* [Task] Write the next part of the blog post about an intern's first overnight call, picking up right after its last sentence.

*** Document segment

Saturday, June 21, 2008

First Call - to Code or not to Code?

I had my first overnight call as an intern. It wasn't too bad. Pennsylvania Hospital is actually pretty nice to their interns. Typically, interns stop admitting around 1 or 2 am if they're on overnight call. Which means they probably get 3 or 4 hours of sleep, which is great! Of course, I spent about 2 hours with my resident doing a paracentesis (sticking a big needle in somebody's abdomen - you usually do it when fluid is building up abnormally in a patient's abdomen, making it all poofy. Yes that's a medical term. Poofy.) and trying to get IV access and blood drawn from a very difficult patient. So I didn't even start admitting until around midnight, and I felt bad, so I ended up doing 4 admissions, which lasted until about 4:30am. Plus there was a code - which is the thing I actually want to talk about that happened that night. I ended up getting only about an hour of sleep.

******
*** Dataset excerpts

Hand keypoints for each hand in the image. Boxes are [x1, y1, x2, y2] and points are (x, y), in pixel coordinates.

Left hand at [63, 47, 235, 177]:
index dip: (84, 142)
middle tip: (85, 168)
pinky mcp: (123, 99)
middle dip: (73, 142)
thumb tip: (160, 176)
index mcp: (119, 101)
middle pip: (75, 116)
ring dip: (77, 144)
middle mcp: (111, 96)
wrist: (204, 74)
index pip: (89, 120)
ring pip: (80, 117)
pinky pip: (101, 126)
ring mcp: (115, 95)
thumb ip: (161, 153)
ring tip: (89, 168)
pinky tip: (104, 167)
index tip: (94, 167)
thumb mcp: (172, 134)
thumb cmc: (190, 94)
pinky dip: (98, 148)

******

* [Task response]
So the code was interesting - a resident and I are doing admissions in the ED, and suddenly a code call goes out across the hospital-wide PA system. "CRT... CRT... " and it told us the location. Apparently that means somebody was going through cardiac arrest. I found out later that this patient had been doing fine after his surgery and was being monitored by telemetry. That's where they attached a lot of electrodes to a patient's chest, it monitors their heart, and somebody in a centralized location watches a lot of monitors 24-7 to make sure all those hearts are working properly. This person noticed that at 1am, this patient's heart suddenly stopped working for some unknown reason and called the code. When my resident and I got in there, there were 4-5 people already there working on the patient and giving CPR. It turns out giving CPR (which at its most basic is simply chest compressions and giving breaths) is the most important thing in bringing someone back from the dead and giving them the best chance of survival afterwards. Somebody had already gotten IV access, and he was being pumped full of fluids, they were attaching a monitor to his chest. His heart was in ventricular fibrillation, which is a type of arrhythmia, that if left untreated, usually leads to death. They shocked him, and he immediately went into PEA, or pulseless electrical activity, which means the electrodes were sensing electrical activity by the heart, but it wasn't actually pumping, and the patient was pulseless. At this point, shocking doesn't help anymore, and you basically continue CPR and start giving all these different types of medications meant to jump-start your heart.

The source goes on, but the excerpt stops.